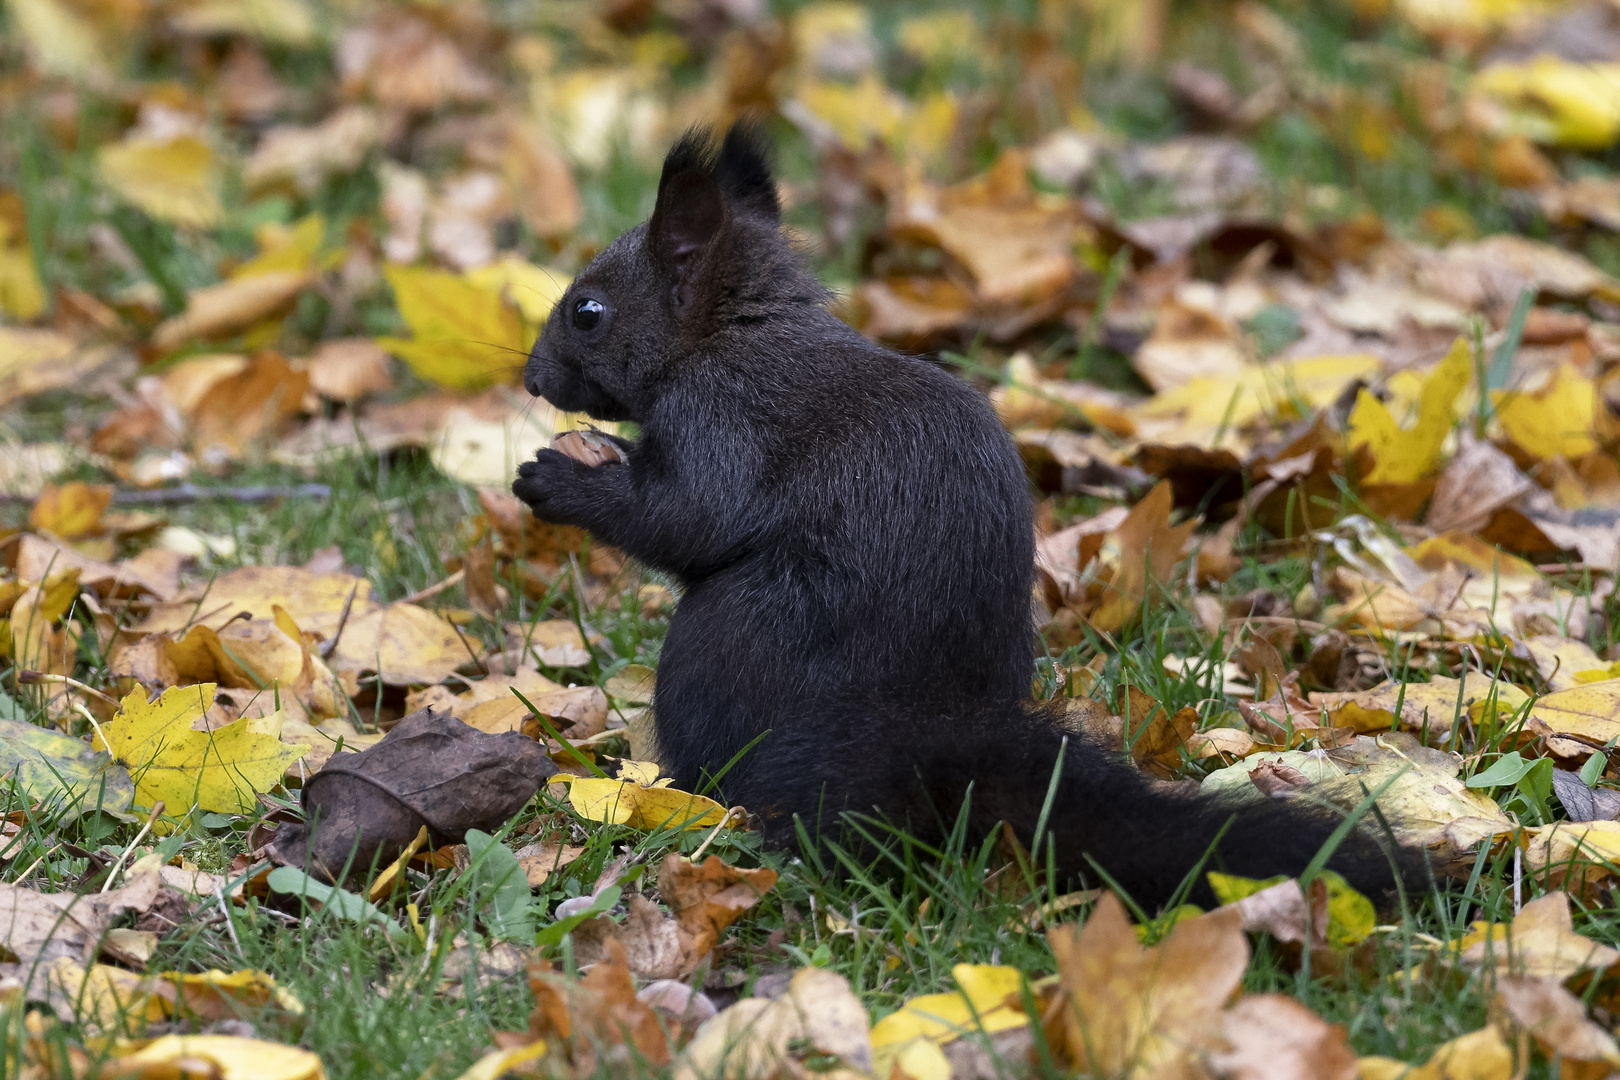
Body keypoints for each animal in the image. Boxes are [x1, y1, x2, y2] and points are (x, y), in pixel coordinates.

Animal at [511, 124, 1412, 913]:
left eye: (588, 311)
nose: (530, 378)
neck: (732, 333)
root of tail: (931, 724)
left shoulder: (723, 419)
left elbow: (688, 518)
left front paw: (558, 479)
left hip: (720, 645)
════════════════
▶ EXERCISE DIRECTIONS:
Set down the whole listing word for word, omitting the pictures.

▶ EXERCISE OUTPUT:
Body keypoints for each animal in the image. Boxes are [x1, y1, x2, y2] and points are (x, y), in pixel coordinates.

Animal at [511, 124, 1412, 913]:
left eye: (588, 311)
nose: (530, 378)
neck: (732, 333)
root of tail: (931, 724)
left shoulder: (723, 419)
left elbow: (688, 518)
left front paw: (558, 479)
left hip: (720, 645)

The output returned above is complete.